We next investigate the pairwise relationship among Modulation and Coding Scheme (MCS), effective SINR, and throughput.

[18]:
def pairplot(dict, keys, suptitle=None, figsize=2.5):
    fig, axs = plt.subplots(len(keys), len(keys),
                            figsize=[len(keys)*figsize]*2)
    for row, key_row in enumerate(keys):
        for col, key_col in enumerate(keys):
            ax = axs[row, col]
            ax.grid()
            if row == col:
                ax.hist(dict[key_row], bins=30,
                        color='skyblue', edgecolor='k',
                        linewidth=.5)
            elif col > row:
                fig.delaxes(ax)
            else:
                ax.scatter(dict[key_col], dict[key_row],
                           s=16, color='skyblue', alpha=0.9,
                           linewidths=.5, edgecolor='k')
            ax.set_ylabel(key_row)
            ax.set_xlabel(key_col)
    if suptitle is not None:
        fig.suptitle(suptitle, y=1, fontsize=17)
    fig.tight_layout()
    return fig, axs


fig, axs = pairplot(results_avg,
                    ['Effective SINR [dB]', 'MCS', '# decoded bits / slot'],
                    suptitle='MCS, SINR, and throughput')
plt.show()
../../../../build/doctrees/nbsphinx/sys_tutorials_notebooks_End-to-End_Example_38_0.png

As expected, as the SINR increases, higher MCS indices are used, resulting in higher throughput.

Scheduler#

The main principles of proportional fairness (PF) scheduling are to

  • Distribute the available time/frequency resources uniformly across users;

  • Schedule users when their channel quality is high, relatively to their past average.
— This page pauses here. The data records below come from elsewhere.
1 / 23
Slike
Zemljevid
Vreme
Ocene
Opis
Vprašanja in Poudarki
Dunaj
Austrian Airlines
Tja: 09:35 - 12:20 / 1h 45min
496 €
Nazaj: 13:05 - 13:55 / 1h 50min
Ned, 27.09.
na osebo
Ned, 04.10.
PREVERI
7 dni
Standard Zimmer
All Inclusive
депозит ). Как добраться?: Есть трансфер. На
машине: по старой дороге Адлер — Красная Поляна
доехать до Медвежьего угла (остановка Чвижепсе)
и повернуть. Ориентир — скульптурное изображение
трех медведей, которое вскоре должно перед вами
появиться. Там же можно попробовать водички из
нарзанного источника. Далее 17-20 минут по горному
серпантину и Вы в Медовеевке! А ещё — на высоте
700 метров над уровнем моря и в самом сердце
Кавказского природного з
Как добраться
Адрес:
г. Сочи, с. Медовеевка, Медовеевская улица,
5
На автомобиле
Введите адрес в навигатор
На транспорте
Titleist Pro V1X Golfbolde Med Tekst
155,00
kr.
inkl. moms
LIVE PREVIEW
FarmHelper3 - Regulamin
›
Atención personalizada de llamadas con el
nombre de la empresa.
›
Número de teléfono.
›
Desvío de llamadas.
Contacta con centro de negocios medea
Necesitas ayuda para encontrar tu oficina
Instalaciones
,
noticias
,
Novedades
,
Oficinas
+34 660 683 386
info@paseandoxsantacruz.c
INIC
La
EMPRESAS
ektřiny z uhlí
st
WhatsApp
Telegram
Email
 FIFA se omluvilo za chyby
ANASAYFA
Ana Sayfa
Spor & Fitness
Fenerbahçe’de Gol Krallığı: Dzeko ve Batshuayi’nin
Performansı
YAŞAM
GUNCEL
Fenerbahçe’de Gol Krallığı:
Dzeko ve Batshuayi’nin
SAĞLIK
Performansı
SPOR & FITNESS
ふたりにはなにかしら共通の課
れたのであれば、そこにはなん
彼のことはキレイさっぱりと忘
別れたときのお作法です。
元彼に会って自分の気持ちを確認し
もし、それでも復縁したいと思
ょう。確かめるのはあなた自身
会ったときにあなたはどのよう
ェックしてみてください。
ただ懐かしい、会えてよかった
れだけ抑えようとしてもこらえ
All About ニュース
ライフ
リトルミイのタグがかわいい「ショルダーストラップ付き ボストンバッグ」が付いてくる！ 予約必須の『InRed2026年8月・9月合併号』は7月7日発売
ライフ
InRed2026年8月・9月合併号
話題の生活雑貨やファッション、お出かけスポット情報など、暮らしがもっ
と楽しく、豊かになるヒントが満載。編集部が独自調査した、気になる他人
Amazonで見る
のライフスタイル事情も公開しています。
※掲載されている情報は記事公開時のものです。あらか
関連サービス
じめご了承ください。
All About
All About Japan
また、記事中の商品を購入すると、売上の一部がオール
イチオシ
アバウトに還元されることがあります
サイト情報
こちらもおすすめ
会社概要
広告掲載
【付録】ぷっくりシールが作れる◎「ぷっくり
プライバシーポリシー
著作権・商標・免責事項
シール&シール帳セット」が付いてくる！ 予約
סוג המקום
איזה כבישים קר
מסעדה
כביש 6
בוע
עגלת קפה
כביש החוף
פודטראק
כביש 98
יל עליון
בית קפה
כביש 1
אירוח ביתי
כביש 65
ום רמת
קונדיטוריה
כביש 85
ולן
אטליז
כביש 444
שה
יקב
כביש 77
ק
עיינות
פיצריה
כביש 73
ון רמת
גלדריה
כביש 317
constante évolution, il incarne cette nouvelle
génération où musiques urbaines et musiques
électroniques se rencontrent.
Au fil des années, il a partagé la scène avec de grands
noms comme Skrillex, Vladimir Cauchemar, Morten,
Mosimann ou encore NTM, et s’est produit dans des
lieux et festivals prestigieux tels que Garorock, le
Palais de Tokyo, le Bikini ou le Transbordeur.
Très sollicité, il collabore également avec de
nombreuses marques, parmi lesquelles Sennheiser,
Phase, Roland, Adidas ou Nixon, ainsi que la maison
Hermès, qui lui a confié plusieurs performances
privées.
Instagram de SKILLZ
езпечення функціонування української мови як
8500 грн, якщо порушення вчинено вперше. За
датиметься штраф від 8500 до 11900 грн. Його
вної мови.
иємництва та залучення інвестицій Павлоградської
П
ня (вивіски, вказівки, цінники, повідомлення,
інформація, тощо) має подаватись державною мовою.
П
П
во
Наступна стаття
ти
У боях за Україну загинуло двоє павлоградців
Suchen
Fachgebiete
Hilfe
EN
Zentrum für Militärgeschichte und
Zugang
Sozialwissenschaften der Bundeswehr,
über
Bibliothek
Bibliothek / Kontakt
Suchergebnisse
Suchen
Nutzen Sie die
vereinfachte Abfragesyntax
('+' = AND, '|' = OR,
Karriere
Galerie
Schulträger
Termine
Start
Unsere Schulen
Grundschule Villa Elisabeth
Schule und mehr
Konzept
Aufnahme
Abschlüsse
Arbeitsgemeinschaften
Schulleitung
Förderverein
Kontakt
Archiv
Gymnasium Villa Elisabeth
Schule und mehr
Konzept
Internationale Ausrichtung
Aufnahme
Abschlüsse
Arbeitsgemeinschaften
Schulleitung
The scheduler assigns a resource to the user with the highest PF metric, which is defined as the ratio between the achievable rate and the achieved throughput.
An effective PF scheduler ensures that this metric remains low across all users.
[20]:
fig, axs = pairplot(results_avg,
                    ['# allocated REs / slot', 'PF metric', 'MCS'],
                    suptitle='PF metric, allocated resources, and MCS')
plt.show()
../../../../build/doctrees/nbsphinx/sys_tutorials_notebooks_End-to-End_Example_44_0.png

Conclusions#

Sionna SYS enables large-scale system-level simulations using 3GPP-compliant channel models generated via Sionna PHY.

We demonstrated how to integrate key SYS modules, including multicell topology generation, phyisical layer abstraction, and layer-2 functionalities such as link adaptation, scheduling, and power control.

To simplify the implementation, we assume perfect channel estimation and exclude handover management.

For a more straightforward example of assembling the SYS modules together with ray-traced channels, we refer to the Sionna SYS meets RT notebook.